Embora o mais recente longa-metragem de Pedro Almodóvar, Amantes Passageiros, seja uma comédia rasgada, que marca um certo retorno do diretor a seus primeiros filmes, é impossível dissociar seu cinema de outro gênero, que mesmo em seus títulos mais engraçados se faz presente seja como referência estética ou na própria construção da trama: o melodrama.
Cinéfilo ávido e de gosto tão eclético quanto democrático, Almodóvar tem conexões com o cinema clássico norte-americano, sobretudo produções das décadas de 30, 40 e 50, mas também dialoga como os dramalhões mexicanos e argentinos, e até mesmo com a telenovela latina. Sem falar da literatura pulp, desbragadamente romântica, homenageada em A Flor do Meu Segredo (1995), em que Marisa Paredes, uma das atrizes-fetiche do cineasta espanhol, vive uma escritora de segundo time, cujas tramas mirabolantes, de contornos folhetinescos, se confundem com a própria vida da autora.
Feminino
O melodrama, por muito tempo, sempre foi menosprezado como um gênero popular demais, destinado ao público feminino que frequentava os cinemas à tarde, enquanto os maridos trabalhavam, para fugir da realidade, sonhar (e chorar) um pouco. Histórias dramáticas, caudalosas, marcadas por reviravoltas por vezes inverossímeis, sempre sob o compasso de trilhas sonoras feitas para emocionar (o tal melos, de melodrama), essas histórias não eram levadas a sério, salvo por suas fiéis espectadoras.
Até que os acadêmicos e pesquisadores de cinema nos anos 1960 e 1970, na esteira do movimento crítico iniciado pela revista francesa Cahiers du Cinéma, começaram a olhar para esses filmes de outra forma. Um diretor como Douglas Sirk, por exemplo, foi elevado da condição de artesão, pau mandado, a grande criador, e observador crítico da sociedade norte-americana de seu tempo, quando títulos como Tudo o Que o Céu Permite (1955), Palavras ao Vento (1957) e Imitação da Vida (1958) passaram a ser vistos com outros olhos.

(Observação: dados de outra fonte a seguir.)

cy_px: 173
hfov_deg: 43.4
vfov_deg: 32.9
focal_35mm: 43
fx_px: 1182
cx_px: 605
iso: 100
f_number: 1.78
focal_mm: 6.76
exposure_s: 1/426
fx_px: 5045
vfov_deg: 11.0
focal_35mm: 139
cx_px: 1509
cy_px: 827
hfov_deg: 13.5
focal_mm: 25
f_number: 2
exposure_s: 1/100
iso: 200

Por baixo do excesso formal, das vastas emoções esparramadas pelas tramas arrebatadas, feitas sob encomenda para emocionar o grande público, havia contundentes comentários sobre a condição da mulher, o patriarcalismo, a distinção entre classes e o racismo, entre outras mazelas varridas para baixo dos tapetes das confortáveis cidades da classe média americana do pós-Segunda Guerra Mundial.
Tudo sobre Minha Mãe
Antes de Almodóvar, Reiner Werner Fassbinder, em filmes como O Casamento de Maria Braun (1978), já havia revisitado o melodrama de Sirk e de outros mestres hollywoodianos enquanto forma cinematográfica popular e acessível, para discutir temas muito sérios, ao exagerar nas cores dramáticas da trágica história da sua protagonista.

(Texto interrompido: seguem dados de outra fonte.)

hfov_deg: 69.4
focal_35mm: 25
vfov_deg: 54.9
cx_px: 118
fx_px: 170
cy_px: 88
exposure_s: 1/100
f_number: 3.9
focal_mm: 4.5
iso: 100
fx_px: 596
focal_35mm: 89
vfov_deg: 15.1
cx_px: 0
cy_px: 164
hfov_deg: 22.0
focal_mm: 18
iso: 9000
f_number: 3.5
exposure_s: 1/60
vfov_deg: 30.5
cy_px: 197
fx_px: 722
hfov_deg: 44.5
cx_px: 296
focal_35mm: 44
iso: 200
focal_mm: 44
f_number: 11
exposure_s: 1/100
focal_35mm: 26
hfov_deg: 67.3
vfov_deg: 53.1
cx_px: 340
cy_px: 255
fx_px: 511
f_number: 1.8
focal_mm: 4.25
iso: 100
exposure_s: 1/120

Em Tudo sobre Minha Mãe, filme que deu a Almodóvar o Oscar de melhor filme estrangeiro em 2000, a premissa não poderia ser mais melodramática: o jovem Esteban (Eloy Azorín) quer descobrir, a todo custo, a identidade paterna, escondida pela mãe, Manoela (Cecilia Roth, outra habituée dos filmes do diretor). O rapaz acaba morrendo aos 17 anos, tentando pegar o autógrafo de uma atriz famosa, Huma Rojo (Marisa Paredes, de novo) sem saber quem é, afinal, seu pai mais tarde vamos descobrir que ele é hoje um travesti soropositivo chamado Lola (Toni Canto).

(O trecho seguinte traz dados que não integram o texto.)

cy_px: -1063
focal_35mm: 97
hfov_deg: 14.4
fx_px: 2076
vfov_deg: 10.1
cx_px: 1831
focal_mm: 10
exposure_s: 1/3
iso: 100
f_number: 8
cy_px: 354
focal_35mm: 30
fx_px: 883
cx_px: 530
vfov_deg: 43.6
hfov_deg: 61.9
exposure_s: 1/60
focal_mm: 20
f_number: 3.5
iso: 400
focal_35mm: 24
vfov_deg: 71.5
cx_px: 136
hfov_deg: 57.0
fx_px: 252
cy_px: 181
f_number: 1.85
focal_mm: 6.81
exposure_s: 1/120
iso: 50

Desesperado com a perda do filho, Manuela parte para Barcelona em busca de Lola e lá se torna, por força do acaso, assistente de Huma, a mulher que Esteban idolatrava.
Na trama de Tudo sobre Minha Mãe, tudo, como nos melhores (e piores) melodramas, parece submetido à mão inclemente do destino. As situações se encadeiam de forma aparentemente forçada, com a evidente intenção de emocionar, o que, no cinema de Almodóvar, sempre coloca as histórias que conta na fronteira do ridículo, do tragicômico: ele é capaz de fazer o público morrer de rir e se emocionar em questão de poucos minutos.
Há sob essa artificialidade formal, esse intuito de brincar com os caminhos narrativos e os sentimentos do espectador, uma impressionante autenticidade emocional. Como se o diretor quisesse dizer que, apesar de ridículas, as emoções não são menos, e talvez até mais, reais. E assim, no caso específico de Tudo sobre Minha Mãe, Almodóvar discute a maternidade, a dor da perda, a aceitação do outro, a possibilidade de recriar uma família a partir de paradigmas nada convencionais, alternativas, e a solidariedade entre as mulheres. Não é pouco. E faz uma obra-prima, uma entre tantas, que passam por esses mesmos caminhos. Genialmente melodramáticos.